Ils sont complètement hors-la-loi. Que dit la loi française ? C'est simple : l'instruction est obligatoire pour les enfants des deux sexes, Français et étrangers, entre six et seize ans.
En plus de cette loi, la France est quand même signataire de la Convention internationale des droits de l'enfant. Cette convention dit elle aussi que les Etats doivent rendre l'enseignement primaire obligatoire et gratuit pour tous.

En théorie, les maires risquent donc des poursuites judiciaires puisqu'ils ne respectent pas la loi. Mais dans les faits, la justice française n'est presque jamais saisie. Parce que quand on veut faire respecter ses propres droits, encore faut-il les connaître, maîtriser la langue française, et avoir les moyens de se payer un avocat. Et évidemment, ça n'est pas toujours le cas des parents Roms.
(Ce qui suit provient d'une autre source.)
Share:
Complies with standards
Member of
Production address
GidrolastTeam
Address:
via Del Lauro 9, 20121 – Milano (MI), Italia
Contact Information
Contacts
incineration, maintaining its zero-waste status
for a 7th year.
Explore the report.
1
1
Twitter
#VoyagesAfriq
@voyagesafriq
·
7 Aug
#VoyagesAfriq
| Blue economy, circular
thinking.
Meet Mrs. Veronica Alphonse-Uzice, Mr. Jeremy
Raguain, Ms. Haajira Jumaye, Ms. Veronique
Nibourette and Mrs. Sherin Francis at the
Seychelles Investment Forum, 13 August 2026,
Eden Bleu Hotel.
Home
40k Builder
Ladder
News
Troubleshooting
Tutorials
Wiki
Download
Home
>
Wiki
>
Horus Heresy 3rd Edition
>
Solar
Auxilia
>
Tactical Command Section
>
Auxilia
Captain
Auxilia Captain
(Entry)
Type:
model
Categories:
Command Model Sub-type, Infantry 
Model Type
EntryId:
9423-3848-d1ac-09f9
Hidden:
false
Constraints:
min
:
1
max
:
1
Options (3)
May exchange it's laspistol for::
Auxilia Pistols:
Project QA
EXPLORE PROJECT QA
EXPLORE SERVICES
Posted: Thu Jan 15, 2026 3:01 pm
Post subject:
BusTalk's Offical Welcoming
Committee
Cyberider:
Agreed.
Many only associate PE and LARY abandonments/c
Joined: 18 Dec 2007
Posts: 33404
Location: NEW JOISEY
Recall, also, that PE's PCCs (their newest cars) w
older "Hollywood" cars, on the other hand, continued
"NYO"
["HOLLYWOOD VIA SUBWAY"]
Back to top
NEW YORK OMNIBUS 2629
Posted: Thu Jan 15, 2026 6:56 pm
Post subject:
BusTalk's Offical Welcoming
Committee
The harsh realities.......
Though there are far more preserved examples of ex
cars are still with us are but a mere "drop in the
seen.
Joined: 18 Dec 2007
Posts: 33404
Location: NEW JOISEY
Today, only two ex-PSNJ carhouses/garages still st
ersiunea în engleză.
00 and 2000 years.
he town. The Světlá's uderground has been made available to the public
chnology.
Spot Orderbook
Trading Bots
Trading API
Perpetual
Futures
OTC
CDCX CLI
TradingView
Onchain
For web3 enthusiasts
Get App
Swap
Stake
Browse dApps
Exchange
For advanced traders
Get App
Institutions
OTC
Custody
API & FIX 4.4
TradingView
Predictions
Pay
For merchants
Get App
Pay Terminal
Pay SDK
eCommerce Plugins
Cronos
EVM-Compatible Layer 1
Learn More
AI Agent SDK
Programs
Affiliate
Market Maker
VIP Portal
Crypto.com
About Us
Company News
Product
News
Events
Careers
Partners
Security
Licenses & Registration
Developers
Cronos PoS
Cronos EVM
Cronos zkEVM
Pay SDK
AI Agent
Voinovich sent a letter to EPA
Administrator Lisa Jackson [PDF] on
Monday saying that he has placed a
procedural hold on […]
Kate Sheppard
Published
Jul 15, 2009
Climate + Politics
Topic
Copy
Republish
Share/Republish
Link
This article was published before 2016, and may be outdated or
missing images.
Du coup, pour eux, la seule alternative c'est souvent les associations.

L'ONG qui publie ce rapport envisage-t-elle des suites politiques et judiciaires ?

Tout à fait. Elle compte envoyer une série de lettres à plusieurs acteurs qui sont directement concernés comme le ministère de l'Education nationale ou encore l'Association des maires de France. En ce qui concerne le judiciaire, pour l'instant, l'ONG ne prévoit rien. Elle attend qu'une affaire vraiment représentative de la situation éclate. Le jour où ça arrivera, elle prévoit d'aller devant le tribunal en espérant une jurisprudence.

Il faut noter quand même qu'il y a déjà un recours engagé devant le tribunal administratif par cette ONG, le Centre européen des droits des Roms. Cela concerne la ville de Ris-Orangis dans la banlieue parisienne. L'année dernière, pendant six mois, le maire avait refusé d'inscrire les enfants Roms dans les écoles de la ville. Il avait fini par les accueillir dans une classe spéciale à l'intérieur d'un gymnase. L'affaire avait fait beaucoup de bruit au point que le défenseur des droits écrive au maire pour qu'il intègre ces élèves dans une école.

Qu'en est-il au niveau des autres pays européens ?

C'est très clair : la France est mauvaise élève, mais d'autres pays européens ne font pas beaucoup mieux. Prenons l'Espagne. Elle est souvent citée en exemple pour son intégration de la communauté Rom. Mais même là-bas, la scolarisation de ces enfants est encore à améliorer. Seul un Rom sur trois va à l'école jusqu’à ses 16 ans.

La situation est pire dans d'autres pays d'Europe, parce qu'il y a une vraie ségrégation qui est mise en place. En Slovaquie par exemple, des milliers d'enfants Roms sont scolarisés dans des classes qui leur sont réservées. L'objectif évidemment, c'est qu'ils côtoient le moins possible les autres enfants.

Parfois, aussi, ils peuvent être placés dans des écoles destinées aux enfants souffrants de handicap mental léger, quand bien même l'enfant rom, lui, ne souffre d'aucun handicap. C'est aussi ce qu'il se passe en République Tchèque. Et même si le pays a officiellement aboli ces écoles spéciales en 2004, les choses n'ont pas, ou peu évolué aujourd'hui.